Havaların soğumasının daha da artması ile yağmurlar yerini yavaş yavaş sulu kara bırakmaya başladı. Önce sulu kar yağdı sonra da yere düşünce hemen erimeyen karlar yağmaya başlayarak kış mevsimine merhaba dedik. Kış mevsimi diğer mevsimlerden daha farklı bir mevsimdir. Elbette her mevsimin kendine özgü güzellikleri vardır ama kış mevsiminin ise hem güzellikleri hem de insan yaşamını zorlayıcı koşulları daha fazladır.

Yağan karların havaların soğumaya başlaması ile donarak yollarda kaygan zeminlere dönüşmesi ve bu kaygan zeminlerin de kazalara neden olması, çocukların okula giderken düşmesi, evsiz kimselerin soğukta kalarak zor bir yaşam şartlarının başlaması kış mevsiminin ruhumuza olan olumsuz etkilerindedir. Her ne kadar kış mevsiminin olumsuz etkileri olsa da bunlara karşı önlem alındığı zaman kış mevsimi hayatı kolaylaştıran bir mevsime dönüşebilir. Kış mevsiminde sobası olanlar sobasını kurar ve akşam olunca evlerin bacalarından çıkan dumanlar insanın içini ısıtır ve insanlar bir evi olduğu için içini bir mutluluk sarar ve kişi eski kışlara özlem duyar.

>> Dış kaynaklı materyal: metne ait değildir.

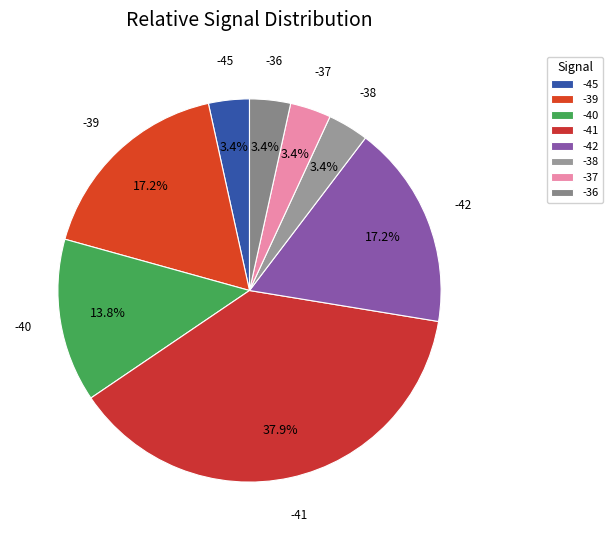

Which has a higher value, -41 or -39?

-41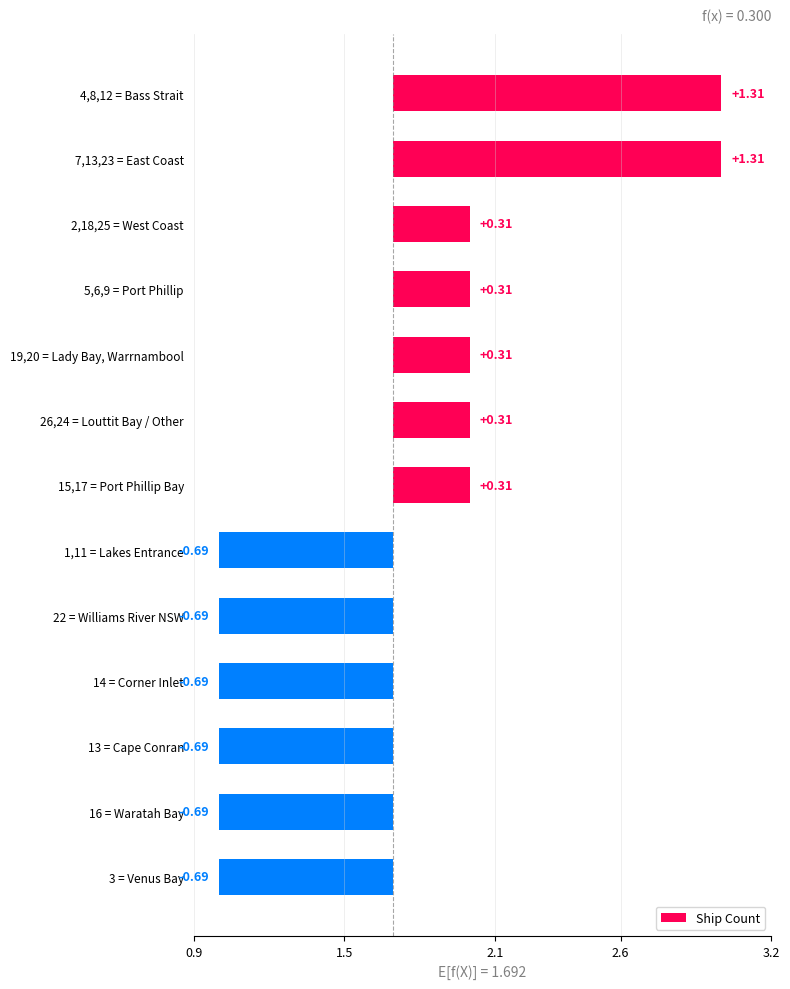

How many values are below zero?

6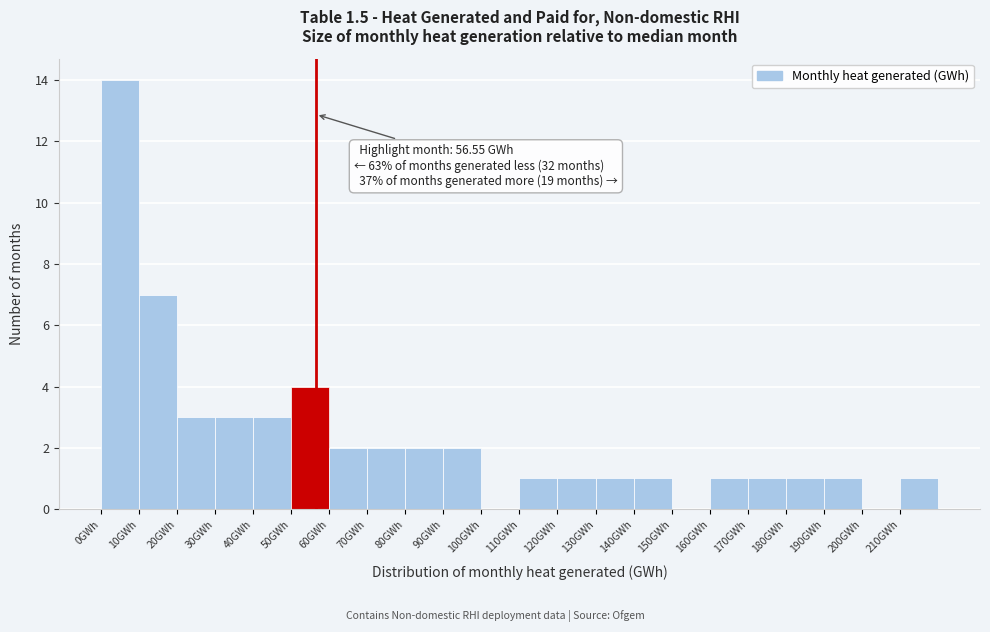

Which range on the x-axis has the tallest bar?

0 to 10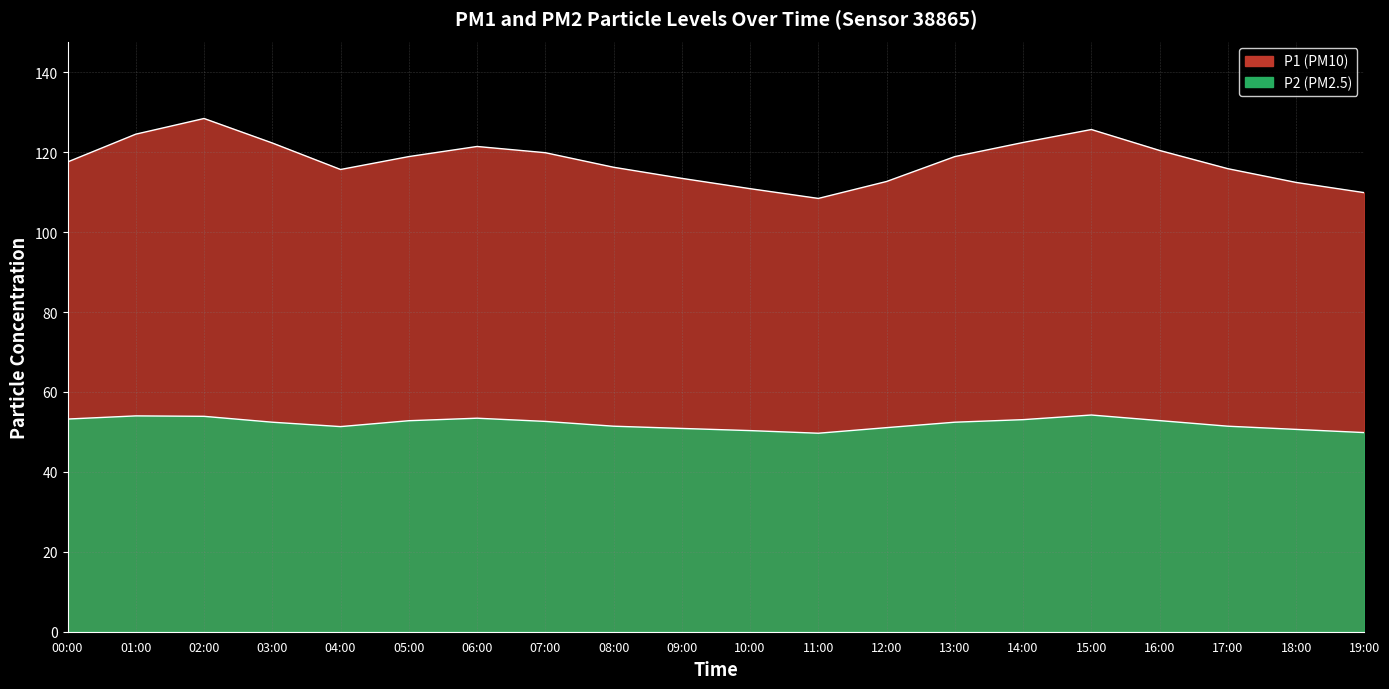

How many lines are shown in the chart?

2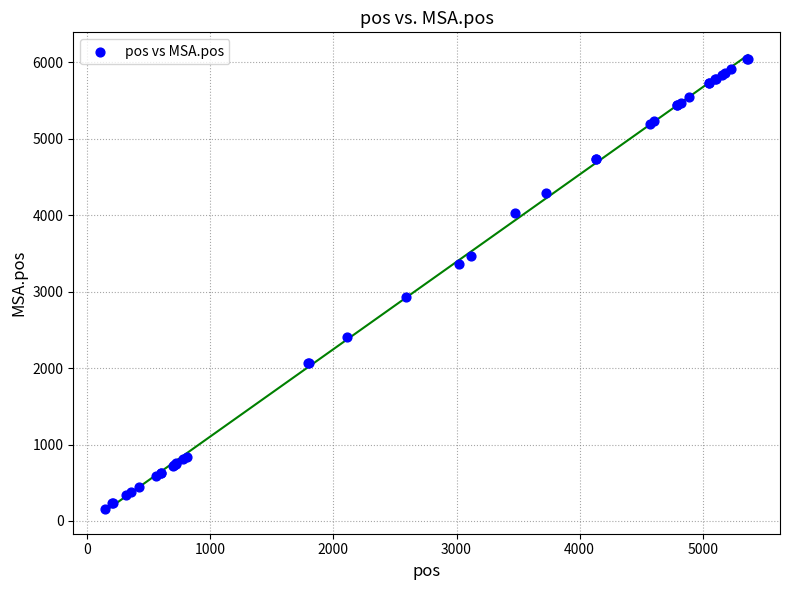

What Y value in the scatter plot is closest to 3100?

2930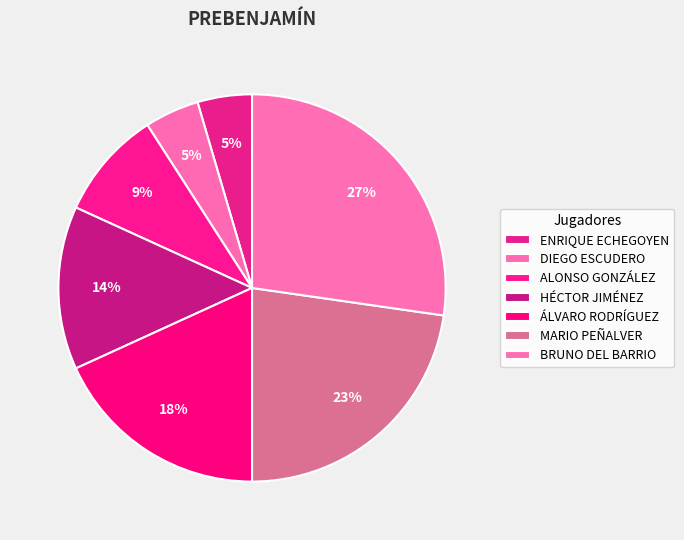

What percentage is the ENRIQUE ECHEGOYEN slice, to the nearest percent?

5%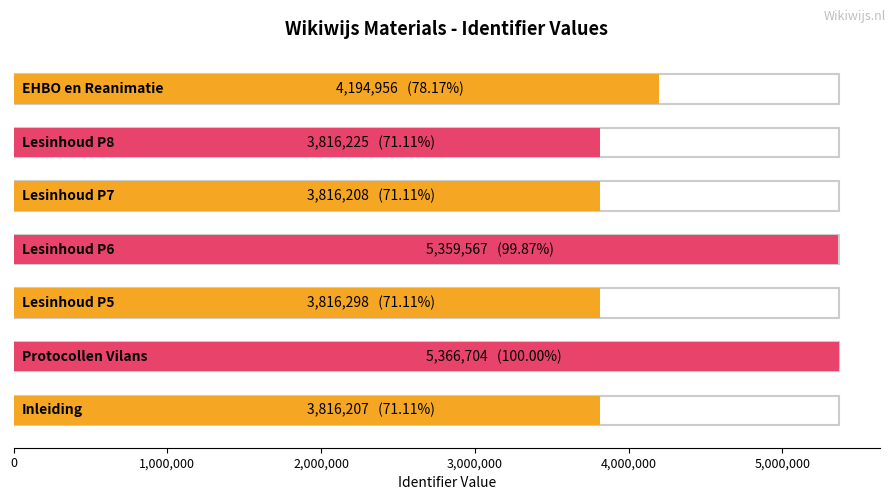

How many data points are above 3816298?

3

Her ne kadar şimdi çoğu evde doğalgaz yansa da sobalı evlerin ve o evlerin içindeki samimiyeti, sıcaklığın yeri bir başkadır benim için. Sobaya atılan patatesler, soba fırınında yapılan balıklar, kestaneler kış mevsiminin o soğuk etkisini bir nebze de olsa alır. Kışın mahalle kültürü daha da aktif olur. Komşular akşam olunca akşam oturmasına giderler ve birlik, beraberlik ve dayanışma günleri başlar bu zamanlarda. Kim evinde çörek yaparsa o kişi komşusuna da verir ve özellikle de yoksul olan komşulara herkes üzerine düşen sorumlulukları yapar ve o yoksulların da mutlu olması sağlanır. Kar yağdığı zaman çocuklar bağıra çağıra sevinç çığlıkları içinde dışarı koşar ve kardan adam yaparlar, kar topu oynarlar, kızakta kayarlar ve elleri buz kesilene kadar dışarda oynamaya devam ederler. O oyunun çocukların ruhunda oluşturduğu birlik, beraberlik onları daha da mutlu eder.

Karların yağması ve dağların beyaz bir gelinlik giymiş gibi bir görüntüye kavuşması insan ruhunda derin izler bırakır. Kar yağması ile havanın temizlenmesi, mikropların ölmesi salgın hastalıkların yayılmasını da azaltır. Derelerin, nehirlerin, göllerin su ile dolması ve bahar mevsimine hazırlığın başlaması kış sayesinde olur. İşe giden insanlar dışarıdan evlerine geldikleri zaman mutlu olurlar ve mutlu aile sofraları kurulur, havanın ne kadar da soğuk olduğu konuşulur ve evi olan insanlar evi olduğu şükürler eder.

Evi barkı olmayan kimselere de devlet baba el uzatır ve onlar için de gecekondular yapılır ve devlet baba üzerine düşen sorumluluğu yerine getirerek yoksul olan canlara yardım eder. Kış mevsimi bende  kitap okuma alışkanlığımı daha da artırır. Fazla dışarı çıkma imkanım olmadığı için bir kış boyu kitaplarım ile iç içe olurum ve müthiş bir okuma zevki doğar içimde. Kış mevsiminin ruhumuza etkileri bunlardır diyebilirim.